Witnesses and survivors say a massive group of people surged into the downhill alley with a width of about 4 meters and were instantly pushed down by others.
"People kept pushing down into a downhill club alley, resulting in other people screaming and falling down like dominos," an unidentified witness wrote on Twitter. "I thought I would be crushed to death too as people kept pushing without realizing there were people falling down at the start of the stampede."
President Yoon Suk-yeol addressed the nation live from the presidential office, saying Saturday's "tragedy and disaster should never have happened."
The president also announced a period of national mourning over the stampede.
Before addressing the nation, Yoon also presided over two successive emergency meetings, ordering officials to swiftly administer first aid and treat the injured, the presidential office said.
Yoon also ordered officials to deploy emergency medical officials to Itaewon and secure emergency beds.
After presiding over an emergency meeting on the stampede, Yoon instructed officials to thoroughly investigate the cause of the accident.
Separately, Prime Minister Han Duck-soo instructed officials to make utmost efforts to minimize damages.
Seoul Mayor Oh Se-hoon, who is on a visit to Europe, decided to return home in the wake of the accident, city officials said.
As of early Sunday, 355 missing person reports had been made in connection with the accident, the Seoul city government said.

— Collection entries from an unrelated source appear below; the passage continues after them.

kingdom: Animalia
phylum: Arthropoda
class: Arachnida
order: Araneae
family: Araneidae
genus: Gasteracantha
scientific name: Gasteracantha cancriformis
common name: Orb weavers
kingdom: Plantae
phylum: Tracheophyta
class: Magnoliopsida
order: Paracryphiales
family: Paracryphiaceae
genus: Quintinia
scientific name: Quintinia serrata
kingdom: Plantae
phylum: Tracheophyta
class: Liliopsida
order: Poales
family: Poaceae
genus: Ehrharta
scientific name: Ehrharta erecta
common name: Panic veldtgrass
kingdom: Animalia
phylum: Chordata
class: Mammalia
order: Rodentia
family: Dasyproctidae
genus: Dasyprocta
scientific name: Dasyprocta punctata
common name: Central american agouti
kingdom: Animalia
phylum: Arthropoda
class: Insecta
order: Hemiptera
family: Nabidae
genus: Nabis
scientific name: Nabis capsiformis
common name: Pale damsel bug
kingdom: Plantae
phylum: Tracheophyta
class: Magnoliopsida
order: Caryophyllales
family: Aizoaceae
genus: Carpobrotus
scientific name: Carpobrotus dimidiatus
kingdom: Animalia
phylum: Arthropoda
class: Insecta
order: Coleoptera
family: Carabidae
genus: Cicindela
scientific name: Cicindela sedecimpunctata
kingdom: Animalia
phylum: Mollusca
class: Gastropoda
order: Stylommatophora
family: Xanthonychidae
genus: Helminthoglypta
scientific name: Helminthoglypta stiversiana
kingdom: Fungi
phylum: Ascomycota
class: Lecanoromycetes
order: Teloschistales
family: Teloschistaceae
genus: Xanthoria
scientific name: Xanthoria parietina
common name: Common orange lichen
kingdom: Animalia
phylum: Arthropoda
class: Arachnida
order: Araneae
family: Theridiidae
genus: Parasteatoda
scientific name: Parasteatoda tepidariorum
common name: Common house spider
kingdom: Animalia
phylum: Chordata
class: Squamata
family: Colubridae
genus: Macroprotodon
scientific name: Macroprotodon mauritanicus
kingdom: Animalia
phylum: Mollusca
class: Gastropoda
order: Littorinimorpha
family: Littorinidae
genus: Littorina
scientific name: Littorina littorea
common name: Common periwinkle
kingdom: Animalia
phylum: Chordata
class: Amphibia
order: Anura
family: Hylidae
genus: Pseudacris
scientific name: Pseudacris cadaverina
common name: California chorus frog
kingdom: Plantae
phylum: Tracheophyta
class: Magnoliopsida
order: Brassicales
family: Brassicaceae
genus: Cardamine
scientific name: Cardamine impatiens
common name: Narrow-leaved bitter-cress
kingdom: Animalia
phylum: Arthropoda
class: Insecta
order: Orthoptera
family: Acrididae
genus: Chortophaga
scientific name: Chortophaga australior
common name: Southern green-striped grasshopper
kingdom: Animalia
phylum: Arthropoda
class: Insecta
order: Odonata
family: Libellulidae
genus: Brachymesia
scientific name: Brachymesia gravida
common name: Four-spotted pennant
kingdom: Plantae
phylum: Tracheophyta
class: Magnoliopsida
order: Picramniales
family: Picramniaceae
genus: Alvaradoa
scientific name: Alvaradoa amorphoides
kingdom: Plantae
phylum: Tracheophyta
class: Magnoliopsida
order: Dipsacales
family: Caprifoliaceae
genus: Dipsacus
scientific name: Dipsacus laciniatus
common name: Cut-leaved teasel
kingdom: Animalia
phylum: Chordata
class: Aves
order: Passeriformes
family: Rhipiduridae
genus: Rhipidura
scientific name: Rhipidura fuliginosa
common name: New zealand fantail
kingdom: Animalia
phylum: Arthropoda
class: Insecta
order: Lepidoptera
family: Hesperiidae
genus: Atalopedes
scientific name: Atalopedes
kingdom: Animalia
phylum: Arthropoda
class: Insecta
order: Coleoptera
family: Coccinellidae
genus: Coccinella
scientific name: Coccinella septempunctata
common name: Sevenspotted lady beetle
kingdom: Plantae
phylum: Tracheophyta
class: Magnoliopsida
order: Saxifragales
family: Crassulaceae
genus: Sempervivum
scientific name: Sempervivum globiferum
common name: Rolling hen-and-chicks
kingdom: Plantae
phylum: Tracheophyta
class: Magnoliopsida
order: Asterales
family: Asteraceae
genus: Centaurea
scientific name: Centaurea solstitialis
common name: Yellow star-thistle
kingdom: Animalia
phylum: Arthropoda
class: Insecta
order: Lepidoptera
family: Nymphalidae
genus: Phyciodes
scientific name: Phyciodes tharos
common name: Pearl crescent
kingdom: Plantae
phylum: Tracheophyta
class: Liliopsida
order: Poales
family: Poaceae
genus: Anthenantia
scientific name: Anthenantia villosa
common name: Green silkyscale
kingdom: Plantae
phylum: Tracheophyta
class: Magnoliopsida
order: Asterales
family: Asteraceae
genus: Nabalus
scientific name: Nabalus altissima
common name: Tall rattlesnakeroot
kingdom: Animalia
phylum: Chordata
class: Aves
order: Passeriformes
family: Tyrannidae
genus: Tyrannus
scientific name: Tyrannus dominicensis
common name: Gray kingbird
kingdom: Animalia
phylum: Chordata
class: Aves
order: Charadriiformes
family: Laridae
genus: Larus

Police said they are making utmost efforts in confirming the identity of the victims and then making contacts with their family members.
Police plan to launch an investigation soon into whether bars and clubs in the area were in compliance with safety regulations.
U.S. President Joe Biden expressed his "deepest condolences."
"Jill and I send our deepest condolences to the families who lost loved ones in Seoul. We grieve with the people of the Republic of Korea and send our best wishes for a quick recovery to all those who were injured," Biden said in a statement, referring to first lady Jill Biden.
"The Alliance between our two countries has never been more vibrant or more vital – and the ties between our people are stronger than ever. The United States stands with the Republic of Korea during this tragic time," he said.